Dès l’antichambre, il se vit entouré par ses collègues, pour la plupart du même grade que lui. Tous se mirent à le questionner sur ce qui était arrivé à Vassia, En même temps, tous lui apprirent que Vassia était devenu fou et que sa folie consistait à se croire désigné pour être versé dans un bataillon disciplinaire, et ceci pour avoir négligé son travail.
Arkadi Ivanovitch répondait à tout le monde ou, pour mieux dire, ne répondait à personne en particulier. Il n’avait qu’un seul désir, celui d’entrer dans les bureaux. En passant par les divers services, il apprit que Vassia se trouvait chez Julian Mastakovitch, que tout le monde y était et qu’Esper Ivanovitch s’y était rendu également Il hésita un moment quelqu’un parmi les hauts fonctionnaires lui demanda où il allait et ce qu’il désirait. Il dit quelque chose en mentionnant Vassia et se dirigea droit vers le cabinet du grand chef. La voix de Julian Mastakovitch arrivait jusqu’à lui.
– Où allez-vous? demanda quelqu’un devant la porte.
Déjà il se préparait à rebrousser chemin, quand il aperçut le pauvre Vassia à travers la porte entrebâillée. Alors, il poussa le battant et se faufila non sans peine dans la pièce. Une atmosphère trouble; et confuse y régnait: Julian Mastakovitch paraissait extrêmement contrarié. Tous ceux qui avaient un grade élevé l’entouraient; tous discutaient sans parvenir à prendre une décision. Vassia restait à l’écart. Le cœur d’Arkadi se serra lorsqu’il le vit dans cet état Vassia, blanc comme un linge, se tenait très droit, la tête relevée, les jambes resserrées, les mains à la couture du pantalon, comme se tiennent les recrues en présence d’un supérieur. Il regardait Julian Mastakovitch dans les yeux. On remarqua tout de suite la présence de Néfédévitch. Quelqu’un qui savait que les deux amis habitaient ensemble en fit part à Son Excellence. On conduisit Arkadi vers le chef. S’apprêtant à répondre aux questions que lui posait, Julian Mastakovitch, il le regarda et vit que son visage exprimait une compassion sincère. Alors il fut pris d’un tremblement et se mit à sangloter comme un enfant. Il fit même davantage: il s’élança, saisit la main du grand chef et la porta à ses lèvres en la baignant de ses larmes. Julian Mastakovitch lui-même fut obligé de retirer sa main rapidement, de faire un léger mouvement et de dire: «Allons, mon cher, allons! Je vois que tu as bon cœur.» Arkadi sanglotait et lançait à tout le monde des regards suppliants. Il lui semblait que tous étaient comme les frères de son pauvre Vassia, que tous souffraient et se chagrinaient à cause de lui.

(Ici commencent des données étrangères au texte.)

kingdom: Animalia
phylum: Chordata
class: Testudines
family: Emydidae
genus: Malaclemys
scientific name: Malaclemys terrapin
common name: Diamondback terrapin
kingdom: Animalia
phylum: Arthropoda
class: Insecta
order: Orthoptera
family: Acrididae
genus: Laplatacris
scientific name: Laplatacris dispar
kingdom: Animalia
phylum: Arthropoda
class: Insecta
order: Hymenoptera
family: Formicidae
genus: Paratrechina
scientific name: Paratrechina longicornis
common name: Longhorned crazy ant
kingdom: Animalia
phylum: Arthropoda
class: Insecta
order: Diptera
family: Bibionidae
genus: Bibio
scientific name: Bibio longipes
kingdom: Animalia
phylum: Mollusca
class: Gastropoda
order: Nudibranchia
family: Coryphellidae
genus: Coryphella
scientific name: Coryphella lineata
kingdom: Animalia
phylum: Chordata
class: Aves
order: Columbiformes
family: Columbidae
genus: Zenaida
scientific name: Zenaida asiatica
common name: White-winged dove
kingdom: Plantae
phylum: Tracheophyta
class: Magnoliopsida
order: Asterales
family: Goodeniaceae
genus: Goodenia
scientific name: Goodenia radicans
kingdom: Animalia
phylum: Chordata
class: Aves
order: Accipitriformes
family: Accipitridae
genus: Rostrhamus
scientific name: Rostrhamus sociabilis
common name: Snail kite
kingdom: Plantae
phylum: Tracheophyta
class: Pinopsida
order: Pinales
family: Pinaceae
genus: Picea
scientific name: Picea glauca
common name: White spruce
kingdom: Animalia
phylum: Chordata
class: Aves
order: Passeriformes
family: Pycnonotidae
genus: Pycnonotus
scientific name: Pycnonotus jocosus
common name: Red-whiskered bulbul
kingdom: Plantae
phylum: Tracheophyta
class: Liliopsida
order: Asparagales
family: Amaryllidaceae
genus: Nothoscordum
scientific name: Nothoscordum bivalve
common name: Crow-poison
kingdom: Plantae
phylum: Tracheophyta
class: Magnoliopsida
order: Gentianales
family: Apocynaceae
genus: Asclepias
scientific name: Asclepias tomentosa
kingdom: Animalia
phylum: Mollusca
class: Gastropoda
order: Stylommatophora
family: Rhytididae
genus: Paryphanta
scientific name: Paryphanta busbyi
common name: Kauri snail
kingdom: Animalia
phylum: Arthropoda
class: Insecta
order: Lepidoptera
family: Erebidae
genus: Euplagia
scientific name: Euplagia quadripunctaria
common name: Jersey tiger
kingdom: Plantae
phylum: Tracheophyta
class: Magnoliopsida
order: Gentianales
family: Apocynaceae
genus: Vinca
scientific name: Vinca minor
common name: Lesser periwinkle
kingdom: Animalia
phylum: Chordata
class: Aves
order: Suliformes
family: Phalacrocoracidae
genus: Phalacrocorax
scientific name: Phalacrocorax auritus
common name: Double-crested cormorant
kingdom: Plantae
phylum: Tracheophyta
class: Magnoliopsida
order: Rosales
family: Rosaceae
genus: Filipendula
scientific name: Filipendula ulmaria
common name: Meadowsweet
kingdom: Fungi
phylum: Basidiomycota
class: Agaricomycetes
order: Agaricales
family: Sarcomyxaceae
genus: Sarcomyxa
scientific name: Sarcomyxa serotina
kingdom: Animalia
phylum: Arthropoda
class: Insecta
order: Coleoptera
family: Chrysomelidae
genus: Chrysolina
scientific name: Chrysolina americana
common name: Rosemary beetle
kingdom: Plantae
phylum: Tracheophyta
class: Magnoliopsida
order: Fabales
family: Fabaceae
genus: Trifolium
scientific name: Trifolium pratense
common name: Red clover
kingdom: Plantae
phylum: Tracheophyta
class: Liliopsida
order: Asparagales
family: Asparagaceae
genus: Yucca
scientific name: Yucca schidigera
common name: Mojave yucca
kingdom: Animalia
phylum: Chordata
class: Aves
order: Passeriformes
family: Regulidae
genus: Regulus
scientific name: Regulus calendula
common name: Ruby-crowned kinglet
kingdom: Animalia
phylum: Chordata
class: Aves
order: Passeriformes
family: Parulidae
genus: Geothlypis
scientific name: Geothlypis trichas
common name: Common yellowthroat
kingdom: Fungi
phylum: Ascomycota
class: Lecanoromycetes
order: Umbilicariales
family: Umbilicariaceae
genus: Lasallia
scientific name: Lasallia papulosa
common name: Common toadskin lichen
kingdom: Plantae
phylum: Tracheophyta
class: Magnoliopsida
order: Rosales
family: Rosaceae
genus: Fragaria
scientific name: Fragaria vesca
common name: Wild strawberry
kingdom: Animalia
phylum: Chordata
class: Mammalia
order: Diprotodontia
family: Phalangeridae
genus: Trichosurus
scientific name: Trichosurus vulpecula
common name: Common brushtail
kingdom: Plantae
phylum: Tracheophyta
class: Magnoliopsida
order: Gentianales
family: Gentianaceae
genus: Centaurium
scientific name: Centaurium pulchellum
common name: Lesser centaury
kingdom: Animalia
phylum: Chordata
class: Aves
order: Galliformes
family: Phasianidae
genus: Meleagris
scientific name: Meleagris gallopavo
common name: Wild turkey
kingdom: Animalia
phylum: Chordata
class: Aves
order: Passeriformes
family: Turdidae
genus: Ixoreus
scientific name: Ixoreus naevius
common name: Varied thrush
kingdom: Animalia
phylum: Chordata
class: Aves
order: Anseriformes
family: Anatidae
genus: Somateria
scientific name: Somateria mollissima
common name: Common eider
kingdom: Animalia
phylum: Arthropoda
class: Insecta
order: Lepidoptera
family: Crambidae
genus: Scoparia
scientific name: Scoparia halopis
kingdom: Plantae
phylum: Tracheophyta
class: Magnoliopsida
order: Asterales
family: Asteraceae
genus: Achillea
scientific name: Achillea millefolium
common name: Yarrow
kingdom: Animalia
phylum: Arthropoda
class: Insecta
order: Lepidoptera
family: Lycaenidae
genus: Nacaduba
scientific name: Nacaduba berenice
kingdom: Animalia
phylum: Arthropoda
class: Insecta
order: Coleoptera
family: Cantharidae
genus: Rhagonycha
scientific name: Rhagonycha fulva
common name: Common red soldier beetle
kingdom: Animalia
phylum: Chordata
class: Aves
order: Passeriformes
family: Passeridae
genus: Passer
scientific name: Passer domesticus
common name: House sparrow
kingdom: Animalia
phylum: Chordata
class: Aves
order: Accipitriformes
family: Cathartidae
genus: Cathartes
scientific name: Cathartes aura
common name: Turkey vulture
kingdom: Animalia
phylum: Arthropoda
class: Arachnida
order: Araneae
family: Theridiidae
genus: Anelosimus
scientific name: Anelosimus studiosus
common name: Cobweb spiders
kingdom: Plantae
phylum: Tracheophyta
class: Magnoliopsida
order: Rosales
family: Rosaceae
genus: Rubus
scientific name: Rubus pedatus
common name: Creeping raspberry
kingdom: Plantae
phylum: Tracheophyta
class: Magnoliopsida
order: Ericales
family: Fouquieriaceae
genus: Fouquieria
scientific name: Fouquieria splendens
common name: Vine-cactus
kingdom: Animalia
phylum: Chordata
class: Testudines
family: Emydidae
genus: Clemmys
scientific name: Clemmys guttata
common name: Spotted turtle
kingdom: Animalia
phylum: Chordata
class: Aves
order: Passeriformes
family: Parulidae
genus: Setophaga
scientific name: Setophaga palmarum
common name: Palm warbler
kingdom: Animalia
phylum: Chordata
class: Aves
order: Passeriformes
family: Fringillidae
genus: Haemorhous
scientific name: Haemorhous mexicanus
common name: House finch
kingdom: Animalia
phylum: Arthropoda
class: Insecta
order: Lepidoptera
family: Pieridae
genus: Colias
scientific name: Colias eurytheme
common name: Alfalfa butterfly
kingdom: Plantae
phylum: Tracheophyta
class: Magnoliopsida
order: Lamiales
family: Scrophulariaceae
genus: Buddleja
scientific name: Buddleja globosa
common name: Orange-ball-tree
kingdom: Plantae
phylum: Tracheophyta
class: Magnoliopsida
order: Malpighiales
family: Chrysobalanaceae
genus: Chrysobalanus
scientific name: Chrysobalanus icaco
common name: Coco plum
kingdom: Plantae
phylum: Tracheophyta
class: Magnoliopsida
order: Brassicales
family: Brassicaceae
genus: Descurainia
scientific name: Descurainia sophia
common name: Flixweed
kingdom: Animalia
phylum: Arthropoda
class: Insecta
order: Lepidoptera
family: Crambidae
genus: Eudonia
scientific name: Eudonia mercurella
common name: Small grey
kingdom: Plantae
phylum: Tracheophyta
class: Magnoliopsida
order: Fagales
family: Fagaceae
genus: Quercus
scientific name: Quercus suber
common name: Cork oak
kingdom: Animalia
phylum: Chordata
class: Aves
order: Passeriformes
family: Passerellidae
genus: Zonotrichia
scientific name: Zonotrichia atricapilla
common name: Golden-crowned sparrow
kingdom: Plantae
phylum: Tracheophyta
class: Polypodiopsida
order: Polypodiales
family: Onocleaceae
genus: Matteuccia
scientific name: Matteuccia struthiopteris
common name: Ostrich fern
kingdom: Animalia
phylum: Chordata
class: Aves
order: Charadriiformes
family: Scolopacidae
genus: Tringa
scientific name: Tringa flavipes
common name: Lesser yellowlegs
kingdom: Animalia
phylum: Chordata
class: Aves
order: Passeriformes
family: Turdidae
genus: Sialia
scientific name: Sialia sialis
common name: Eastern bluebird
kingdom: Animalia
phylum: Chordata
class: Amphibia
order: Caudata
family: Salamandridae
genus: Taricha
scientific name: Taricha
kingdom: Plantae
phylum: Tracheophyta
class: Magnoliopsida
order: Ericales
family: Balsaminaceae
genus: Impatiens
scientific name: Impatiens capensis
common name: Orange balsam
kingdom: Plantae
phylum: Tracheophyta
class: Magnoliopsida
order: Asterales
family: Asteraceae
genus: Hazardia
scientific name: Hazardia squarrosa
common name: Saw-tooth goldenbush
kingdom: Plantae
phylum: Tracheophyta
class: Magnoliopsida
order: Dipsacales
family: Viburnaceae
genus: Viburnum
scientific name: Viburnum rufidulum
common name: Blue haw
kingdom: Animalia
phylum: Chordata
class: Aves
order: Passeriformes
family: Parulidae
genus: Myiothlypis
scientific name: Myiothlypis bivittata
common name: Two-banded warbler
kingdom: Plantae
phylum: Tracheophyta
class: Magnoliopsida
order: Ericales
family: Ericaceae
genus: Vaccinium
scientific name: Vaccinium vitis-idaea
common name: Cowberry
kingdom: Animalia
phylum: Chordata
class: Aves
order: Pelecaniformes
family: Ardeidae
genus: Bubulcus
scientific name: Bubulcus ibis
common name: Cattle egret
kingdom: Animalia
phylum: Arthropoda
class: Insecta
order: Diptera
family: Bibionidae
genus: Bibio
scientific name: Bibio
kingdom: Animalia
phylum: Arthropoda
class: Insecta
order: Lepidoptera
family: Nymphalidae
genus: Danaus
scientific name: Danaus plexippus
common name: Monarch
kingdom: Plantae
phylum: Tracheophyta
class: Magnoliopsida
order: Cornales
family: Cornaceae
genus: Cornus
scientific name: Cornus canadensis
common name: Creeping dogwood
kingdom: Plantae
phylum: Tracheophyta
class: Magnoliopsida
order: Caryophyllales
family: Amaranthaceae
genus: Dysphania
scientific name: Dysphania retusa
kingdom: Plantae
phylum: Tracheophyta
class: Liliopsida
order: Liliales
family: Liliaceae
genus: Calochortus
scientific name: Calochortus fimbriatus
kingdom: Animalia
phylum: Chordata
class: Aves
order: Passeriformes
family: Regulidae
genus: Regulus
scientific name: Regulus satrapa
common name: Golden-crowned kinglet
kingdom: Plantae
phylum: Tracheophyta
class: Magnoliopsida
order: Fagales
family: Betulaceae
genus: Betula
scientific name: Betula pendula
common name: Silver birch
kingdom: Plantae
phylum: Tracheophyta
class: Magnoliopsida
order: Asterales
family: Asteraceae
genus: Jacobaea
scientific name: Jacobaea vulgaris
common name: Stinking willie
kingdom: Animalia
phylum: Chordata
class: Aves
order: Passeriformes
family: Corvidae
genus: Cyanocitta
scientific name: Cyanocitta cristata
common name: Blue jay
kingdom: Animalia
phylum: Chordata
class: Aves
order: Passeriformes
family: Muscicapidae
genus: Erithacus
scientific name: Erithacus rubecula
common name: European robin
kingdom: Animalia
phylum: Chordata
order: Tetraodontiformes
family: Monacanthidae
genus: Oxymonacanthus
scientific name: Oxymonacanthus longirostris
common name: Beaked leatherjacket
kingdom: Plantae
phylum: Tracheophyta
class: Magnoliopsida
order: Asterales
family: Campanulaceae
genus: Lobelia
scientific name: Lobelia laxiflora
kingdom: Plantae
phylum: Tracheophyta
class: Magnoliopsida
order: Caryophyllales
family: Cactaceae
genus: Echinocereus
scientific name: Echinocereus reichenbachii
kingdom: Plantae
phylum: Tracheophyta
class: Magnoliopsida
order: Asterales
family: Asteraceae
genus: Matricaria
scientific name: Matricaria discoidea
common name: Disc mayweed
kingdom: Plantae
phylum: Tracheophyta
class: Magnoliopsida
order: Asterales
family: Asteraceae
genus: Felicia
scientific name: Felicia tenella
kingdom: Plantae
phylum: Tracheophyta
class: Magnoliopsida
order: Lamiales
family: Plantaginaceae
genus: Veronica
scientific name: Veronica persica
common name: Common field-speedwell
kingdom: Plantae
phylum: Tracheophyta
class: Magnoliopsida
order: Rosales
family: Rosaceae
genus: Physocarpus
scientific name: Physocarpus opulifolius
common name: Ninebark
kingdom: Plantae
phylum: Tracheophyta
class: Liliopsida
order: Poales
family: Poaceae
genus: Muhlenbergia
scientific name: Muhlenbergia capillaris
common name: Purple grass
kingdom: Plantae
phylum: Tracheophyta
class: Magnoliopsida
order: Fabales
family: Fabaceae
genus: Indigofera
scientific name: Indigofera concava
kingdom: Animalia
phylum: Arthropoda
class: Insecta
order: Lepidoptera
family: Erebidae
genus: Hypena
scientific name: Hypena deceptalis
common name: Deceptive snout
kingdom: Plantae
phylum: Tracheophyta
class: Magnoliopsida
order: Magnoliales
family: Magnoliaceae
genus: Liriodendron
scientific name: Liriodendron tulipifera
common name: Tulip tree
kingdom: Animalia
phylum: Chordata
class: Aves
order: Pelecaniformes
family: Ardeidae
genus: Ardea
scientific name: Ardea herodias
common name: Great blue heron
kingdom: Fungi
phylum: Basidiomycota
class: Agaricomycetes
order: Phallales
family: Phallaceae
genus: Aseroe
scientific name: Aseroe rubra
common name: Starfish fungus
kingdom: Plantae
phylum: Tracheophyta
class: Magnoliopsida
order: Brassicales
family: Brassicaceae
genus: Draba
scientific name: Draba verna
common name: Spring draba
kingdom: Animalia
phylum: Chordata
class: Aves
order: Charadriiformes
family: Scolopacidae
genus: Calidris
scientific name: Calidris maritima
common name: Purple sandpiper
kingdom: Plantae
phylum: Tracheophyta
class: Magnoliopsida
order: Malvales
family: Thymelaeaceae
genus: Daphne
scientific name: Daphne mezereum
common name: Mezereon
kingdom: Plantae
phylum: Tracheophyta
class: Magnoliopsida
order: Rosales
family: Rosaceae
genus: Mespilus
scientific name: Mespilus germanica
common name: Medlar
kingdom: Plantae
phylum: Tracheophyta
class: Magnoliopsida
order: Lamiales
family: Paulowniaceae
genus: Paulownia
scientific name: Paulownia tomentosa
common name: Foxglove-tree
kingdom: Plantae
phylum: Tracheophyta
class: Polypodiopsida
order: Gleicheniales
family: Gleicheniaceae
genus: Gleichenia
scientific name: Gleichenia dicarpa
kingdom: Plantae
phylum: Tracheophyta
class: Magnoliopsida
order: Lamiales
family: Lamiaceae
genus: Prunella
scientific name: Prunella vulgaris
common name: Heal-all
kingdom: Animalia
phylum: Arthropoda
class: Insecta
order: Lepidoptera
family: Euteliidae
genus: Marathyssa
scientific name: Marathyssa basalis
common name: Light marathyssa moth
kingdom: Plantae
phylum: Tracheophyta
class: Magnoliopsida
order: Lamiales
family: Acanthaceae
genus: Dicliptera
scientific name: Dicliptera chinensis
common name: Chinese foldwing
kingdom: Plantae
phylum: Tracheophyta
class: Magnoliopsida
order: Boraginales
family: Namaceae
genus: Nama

– Mais comment cela lui est-il arrivé? demanda Julian Mastakovitch; pourquoi est-il devenu fou?
– C’est par re-re-reconnaissance…, bredouilla Arkadi Ivanovitch, ne pouvant pas en dire davantage.
Tous s’étonnèrent en entendant cette réponse. Tout le monde trouva qu’il était étrange, inouï même, qu’un homme pût perdre l’esprit par reconnaissance. Arkadi s’expliqua comme il put.
– Mon Dieu, quel malheur! finit par remarquer Julian Mastakovitch; et dire que l’affaire que je lui avais confiée n’était ni importante, ni pressée! Voilà un homme qui s’est perdu pour rien!… Eh bien! qu’on l’emmène!…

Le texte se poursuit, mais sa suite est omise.